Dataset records
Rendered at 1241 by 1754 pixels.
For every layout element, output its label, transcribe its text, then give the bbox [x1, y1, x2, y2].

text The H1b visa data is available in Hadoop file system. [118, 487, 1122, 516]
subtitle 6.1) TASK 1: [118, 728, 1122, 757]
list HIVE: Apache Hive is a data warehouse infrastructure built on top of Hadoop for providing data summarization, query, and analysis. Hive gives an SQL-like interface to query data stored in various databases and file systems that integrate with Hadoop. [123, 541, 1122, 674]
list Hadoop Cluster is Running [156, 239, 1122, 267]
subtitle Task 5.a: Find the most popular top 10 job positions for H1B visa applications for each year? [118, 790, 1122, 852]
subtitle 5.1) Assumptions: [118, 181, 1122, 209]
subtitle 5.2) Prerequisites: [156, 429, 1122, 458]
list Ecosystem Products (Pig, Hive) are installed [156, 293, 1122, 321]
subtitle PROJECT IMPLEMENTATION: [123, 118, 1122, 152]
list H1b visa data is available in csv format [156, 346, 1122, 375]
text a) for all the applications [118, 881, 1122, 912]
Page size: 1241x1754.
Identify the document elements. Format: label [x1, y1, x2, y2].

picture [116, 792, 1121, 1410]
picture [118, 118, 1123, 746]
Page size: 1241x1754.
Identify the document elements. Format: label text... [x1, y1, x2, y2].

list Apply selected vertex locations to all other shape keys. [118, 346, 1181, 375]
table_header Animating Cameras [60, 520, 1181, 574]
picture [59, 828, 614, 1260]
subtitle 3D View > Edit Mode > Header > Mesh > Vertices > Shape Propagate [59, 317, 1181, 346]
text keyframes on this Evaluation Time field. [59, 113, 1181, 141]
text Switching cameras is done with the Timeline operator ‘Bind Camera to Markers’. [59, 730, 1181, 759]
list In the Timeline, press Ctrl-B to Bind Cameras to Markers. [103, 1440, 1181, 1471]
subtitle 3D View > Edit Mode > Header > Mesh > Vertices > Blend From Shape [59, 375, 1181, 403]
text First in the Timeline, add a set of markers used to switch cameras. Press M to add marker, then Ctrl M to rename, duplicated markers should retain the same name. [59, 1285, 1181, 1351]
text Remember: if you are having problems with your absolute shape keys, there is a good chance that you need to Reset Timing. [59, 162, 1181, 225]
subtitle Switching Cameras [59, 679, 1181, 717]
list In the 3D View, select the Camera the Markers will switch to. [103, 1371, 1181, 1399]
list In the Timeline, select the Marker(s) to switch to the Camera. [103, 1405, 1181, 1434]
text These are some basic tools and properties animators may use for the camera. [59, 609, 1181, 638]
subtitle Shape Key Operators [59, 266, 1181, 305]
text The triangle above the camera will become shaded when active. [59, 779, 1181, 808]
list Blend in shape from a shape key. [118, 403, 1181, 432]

GIVEN PROBLEM ->
Could you write out all of the records above, line for line, with no changes?

TASK SOLUTION ->
Rendered at 1241 by 1754 pixels.
For every layout element, output its label, transcribe its text, then give the bbox [x1, y1, x2, y2].

text The H1b visa data is available in Hadoop file system. [118, 487, 1122, 516]
subtitle 6.1) TASK 1: [118, 728, 1122, 757]
list HIVE: Apache Hive is a data warehouse infrastructure built on top of Hadoop for providing data summarization, query, and analysis. Hive gives an SQL-like interface to query data stored in various databases and file systems that integrate with Hadoop. [123, 541, 1122, 674]
list Hadoop Cluster is Running [156, 239, 1122, 267]
subtitle Task 5.a: Find the most popular top 10 job positions for H1B visa applications for each year? [118, 790, 1122, 852]
subtitle 5.1) Assumptions: [118, 181, 1122, 209]
subtitle 5.2) Prerequisites: [156, 429, 1122, 458]
list Ecosystem Products (Pig, Hive) are installed [156, 293, 1122, 321]
subtitle PROJECT IMPLEMENTATION: [123, 118, 1122, 152]
list H1b visa data is available in csv format [156, 346, 1122, 375]
text a) for all the applications [118, 881, 1122, 912]
Page size: 1241x1754.
Identify the document elements. Format: label [x1, y1, x2, y2].

picture [116, 792, 1121, 1410]
picture [118, 118, 1123, 746]
Page size: 1241x1754.
Identify the document elements. Format: label text... [x1, y1, x2, y2].

list Apply selected vertex locations to all other shape keys. [118, 346, 1181, 375]
table_header Animating Cameras [60, 520, 1181, 574]
picture [59, 828, 614, 1260]
subtitle 3D View > Edit Mode > Header > Mesh > Vertices > Shape Propagate [59, 317, 1181, 346]
text keyframes on this Evaluation Time field. [59, 113, 1181, 141]
text Switching cameras is done with the Timeline operator ‘Bind Camera to Markers’. [59, 730, 1181, 759]
list In the Timeline, press Ctrl-B to Bind Cameras to Markers. [103, 1440, 1181, 1471]
subtitle 3D View > Edit Mode > Header > Mesh > Vertices > Blend From Shape [59, 375, 1181, 403]
text First in the Timeline, add a set of markers used to switch cameras. Press M to add marker, then Ctrl M to rename, duplicated markers should retain the same name. [59, 1285, 1181, 1351]
text Remember: if you are having problems with your absolute shape keys, there is a good chance that you need to Reset Timing. [59, 162, 1181, 225]
subtitle Switching Cameras [59, 679, 1181, 717]
list In the 3D View, select the Camera the Markers will switch to. [103, 1371, 1181, 1399]
list In the Timeline, select the Marker(s) to switch to the Camera. [103, 1405, 1181, 1434]
text These are some basic tools and properties animators may use for the camera. [59, 609, 1181, 638]
subtitle Shape Key Operators [59, 266, 1181, 305]
text The triangle above the camera will become shaded when active. [59, 779, 1181, 808]
list Blend in shape from a shape key. [118, 403, 1181, 432]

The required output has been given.